* **Instructions for the task**:
Every line below that holds the string "like" must be copied.

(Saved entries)
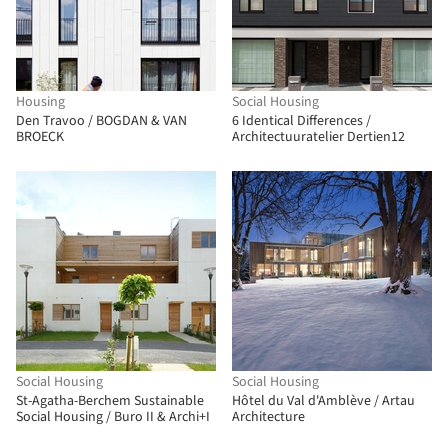
Housing
Social Housing
Den Travoo / BOGDAN & VAN
6 Identical Differences /
BROECK
Architectuuratelier Dertien12
Social Housing
Social Housing
St-Agatha-Berchem Sustainable
Hôtel du Val d'Amblève / Artau
Social Housing / Buro II & Archi+I
Architecture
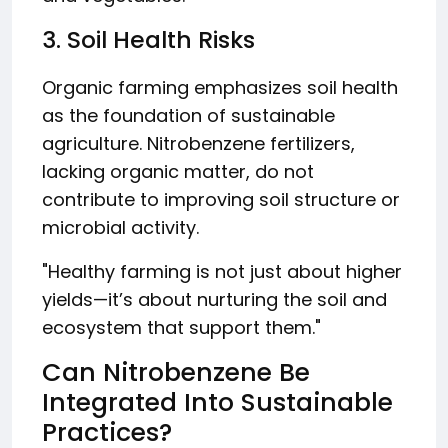
3. Soil Health Risks
Organic farming emphasizes soil health
as the foundation of sustainable
agriculture. Nitrobenzene fertilizers,
lacking organic matter, do not
contribute to improving soil structure or
microbial activity.
"Healthy farming is not just about higher
yields—it’s about nurturing the soil and
ecosystem that support them."
Can Nitrobenzene Be
Integrated Into Sustainable
Practices?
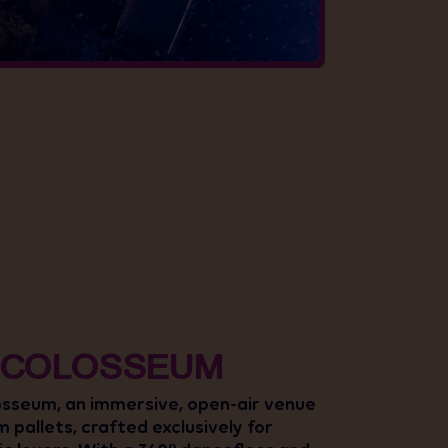
 COLOSSEUM
osseum, an immersive, open-air venue
om pallets, crafted exclusively for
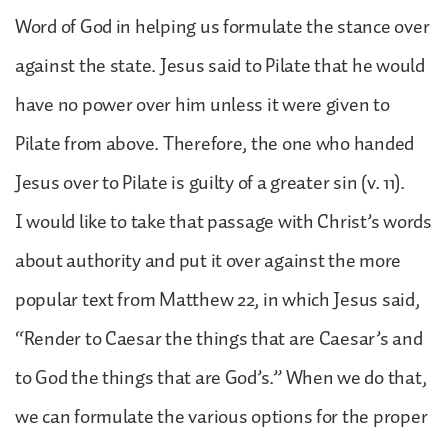
Word of God in helping us formulate the stance over
against the state. Jesus said to Pilate that he would
have no power over him unless it were given to
Pilate from above. Therefore, the one who handed
Jesus over to Pilate is guilty of a greater sin (v. 11).
I would like to take that passage with Christ’s words
about authority and put it over against the more
popular text from Matthew 22, in which Jesus said,
“Render to Caesar the things that are Caesar’s and
to God the things that are God’s.” When we do that,
we can formulate the various options for the proper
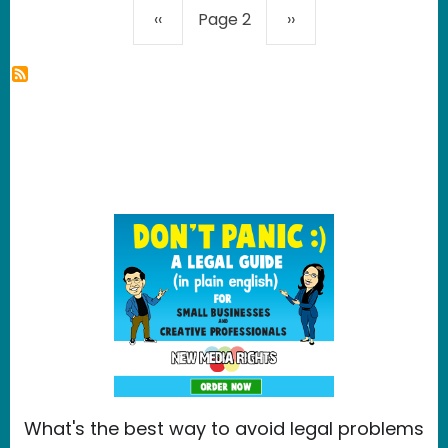
Pagination
Previous page
Next page
‹‹
Page 2
››
What's the best way to avoid legal problems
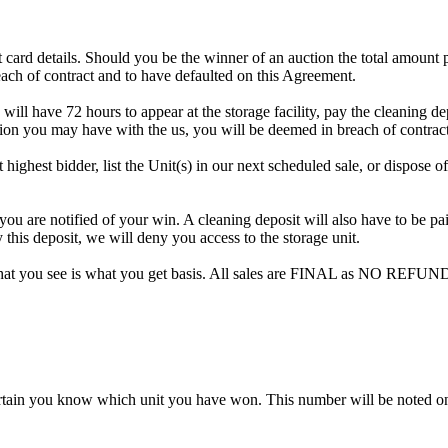
dit card details. Should you be the winner of an auction the total amount
ach of contract and to have defaulted on this Agreement.
 will have 72 hours to appear at the storage facility, pay the cleaning d
tion you may have with the us, you will be deemed in breach of contrac
 highest bidder, list the Unit(s) in our next scheduled sale, or dispose o
are notified of your win. A cleaning deposit will also have to be paid 
 this deposit, we will deny you access to the storage unit.
hat you see is what you get basis. All sales are FINAL as NO REFUND
rtain you know which unit you have won. This number will be noted on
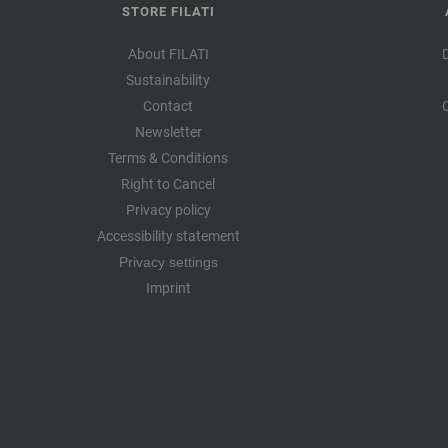
STORE FILATI
About FILATI
Sustainability
Contact
Newsletter
Terms & Conditions
Right to Cancel
Privacy policy
Accessibility statement
Privacy settings
Imprint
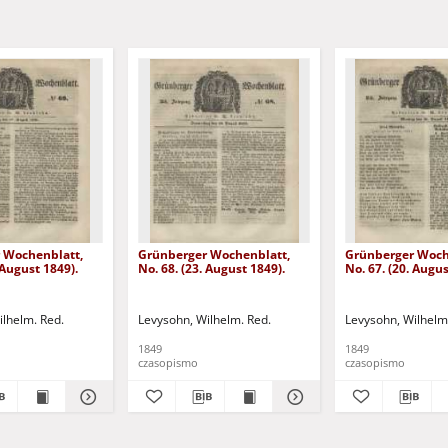
 Wochenblatt,
Grünberger Wochenblatt,
Grünberger Woch
 August 1849).
No. 68. (23. August 1849).
No. 67. (20. Augus
ilhelm. Red.
Levysohn, Wilhelm. Red.
Levysohn, Wilhelm
1849
1849
czasopismo
czasopismo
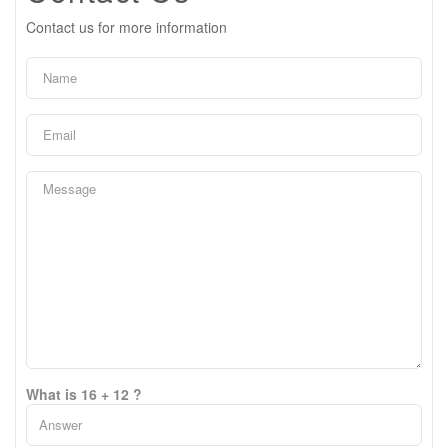
Contact us for more information
What is 16 + 12 ?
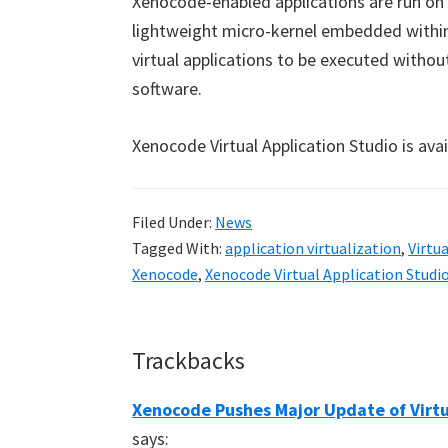
Xenocode-enabled applications are run on
lightweight micro-kernel embedded within 
virtual applications to be executed without 
software.
Xenocode Virtual Application Studio is ava
Filed Under:
News
Tagged With:
application virtualization
,
Virtu
Xenocode
,
Xenocode Virtual Application Studi
Reader
Trackbacks
Interactions
Xenocode Pushes Major Update of Virtua
says:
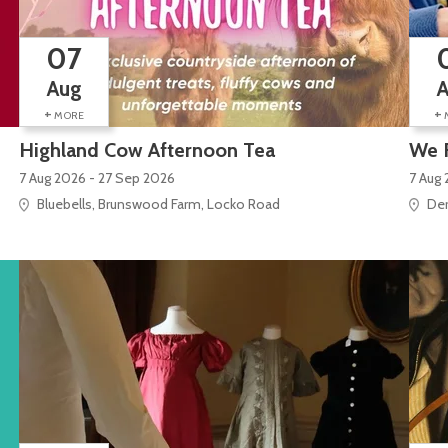
07
Aug
+
+
MORE
Highland Cow Afternoon Tea
We 
7 Aug 2026 - 27 Sep 2026
7 Aug 
Bluebells, Brunswood Farm, Locko Road
Der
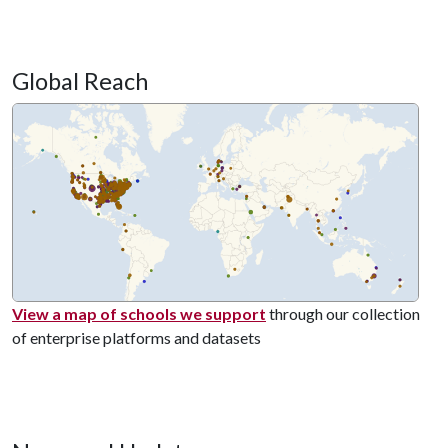
Global Reach
View a map of schools we support
through our collection
of enterprise platforms and datasets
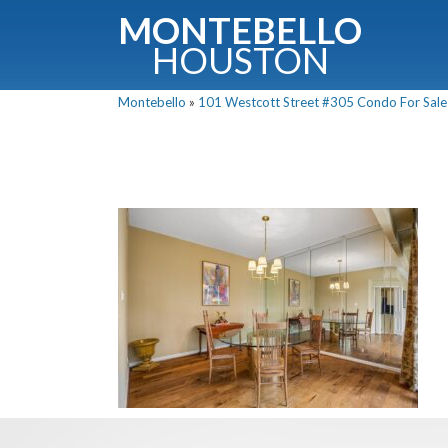
MONTEBELLO
HOUSTON
Montebello
»
101 Westcott Street #305 Condo For Sale 
G
Fullnam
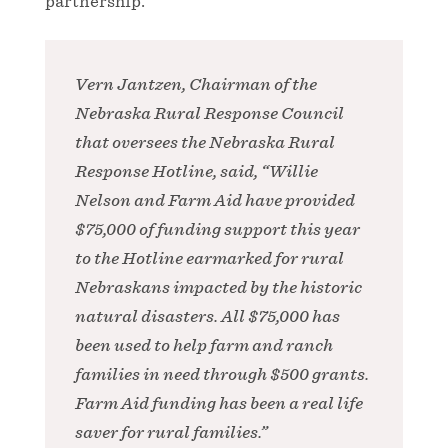
partnership.
Vern Jantzen, Chairman of the
Nebraska Rural Response Council
that oversees the Nebraska Rural
Response Hotline, said, “Willie
Nelson and Farm Aid have provided
$75,000 of funding support this year
to the Hotline earmarked for rural
Nebraskans impacted by the historic
natural disasters. All $75,000 has
been used to help farm and ranch
families in need through $500 grants.
Farm Aid funding has been a real life
saver for rural families.”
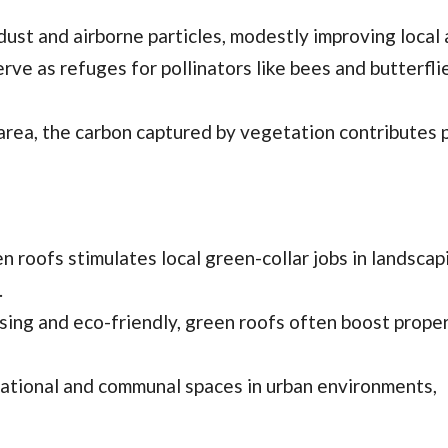
dust and airborne particles, modestly improving local a
rve as refuges for pollinators like bees and butterflie
rea, the carbon captured by vegetation contributes p
en roofs stimulates local green-collar jobs in landscap
.
asing and eco-friendly, green roofs often boost prope
eational and communal spaces in urban environments,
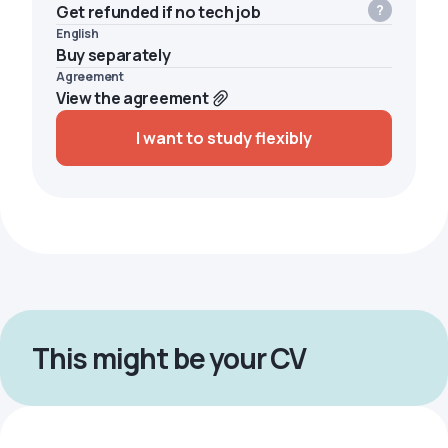
Get refunded if no tech job
English
Buy separately
Agreement
View the agreement
I want to study flexibly
This might be your CV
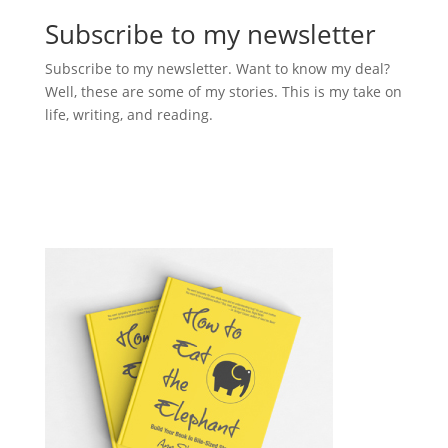
Subscribe to my newsletter
Subscribe to my newsletter. Want to know my deal?
Well, these are some of my stories. This is my take on
life, writing, and reading.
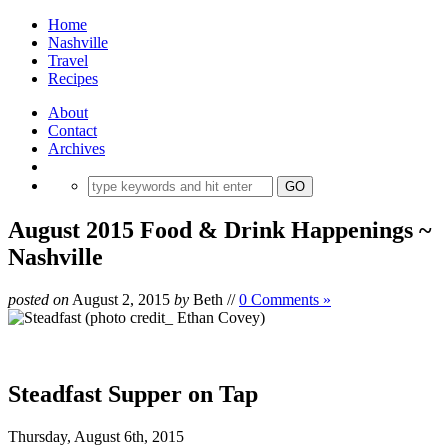
Home
Nashville
Travel
Recipes
About
Contact
Archives
August 2015 Food & Drink Happenings ~
Nashville
posted on
August 2, 2015
by
Beth
//
0 Comments »
Steadfast Supper on Tap
Thursday, August 6th, 2015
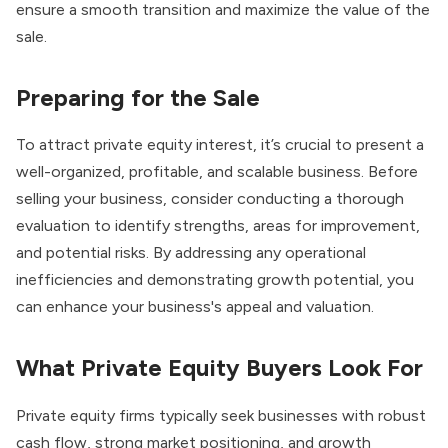
ensure a smooth transition and maximize the value of the
sale.
Preparing for the Sale
To attract private equity interest, it’s crucial to present a
well-organized, profitable, and scalable business. Before
selling your business, consider conducting a thorough
evaluation to identify strengths, areas for improvement,
and potential risks. By addressing any operational
inefficiencies and demonstrating growth potential, you
can enhance your business's appeal and valuation.
What Private Equity Buyers Look For
Private equity firms typically seek businesses with robust
cash flow, strong market positioning, and growth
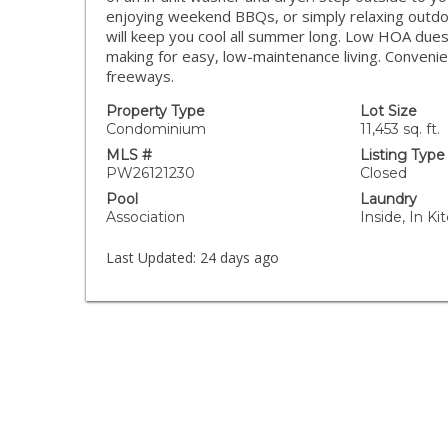
enjoying weekend BBQs, or simply relaxing outdoo
will keep you cool all summer long. Low HOA dues
making for easy, low-maintenance living. Convenie
freeways.
Property Type
Lot Size
Condominium
11,453 sq. ft.
MLS #
Listing Type
PW26121230
Closed
Pool
Laundry
Association
Inside, In Ki
Last Updated:
24 days ago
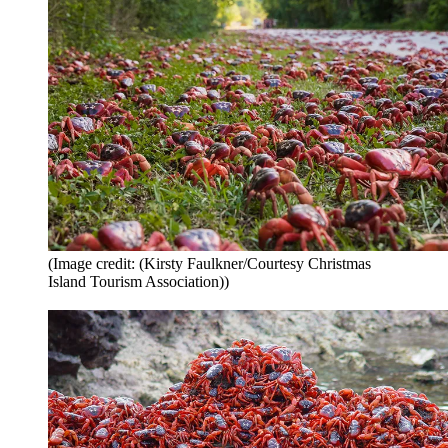
(Image credit: (Kirsty Faulkner/Courtesy Christmas
Island Tourism Association))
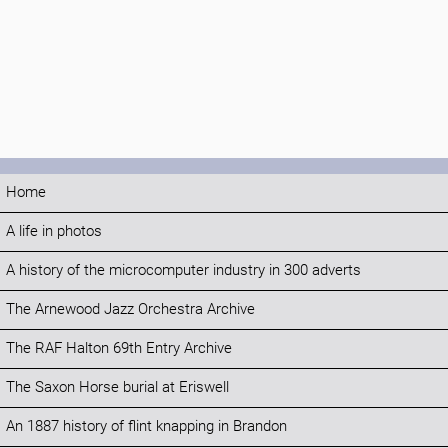
Home
A life in photos
A history of the microcomputer industry in 300 adverts
The Arnewood Jazz Orchestra Archive
The RAF Halton 69th Entry Archive
The Saxon Horse burial at Eriswell
An 1887 history of flint knapping in Brandon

* **Response**:
I would like to take that passage with Christ’s words
rve as refuges for pollinators like bees and butterflie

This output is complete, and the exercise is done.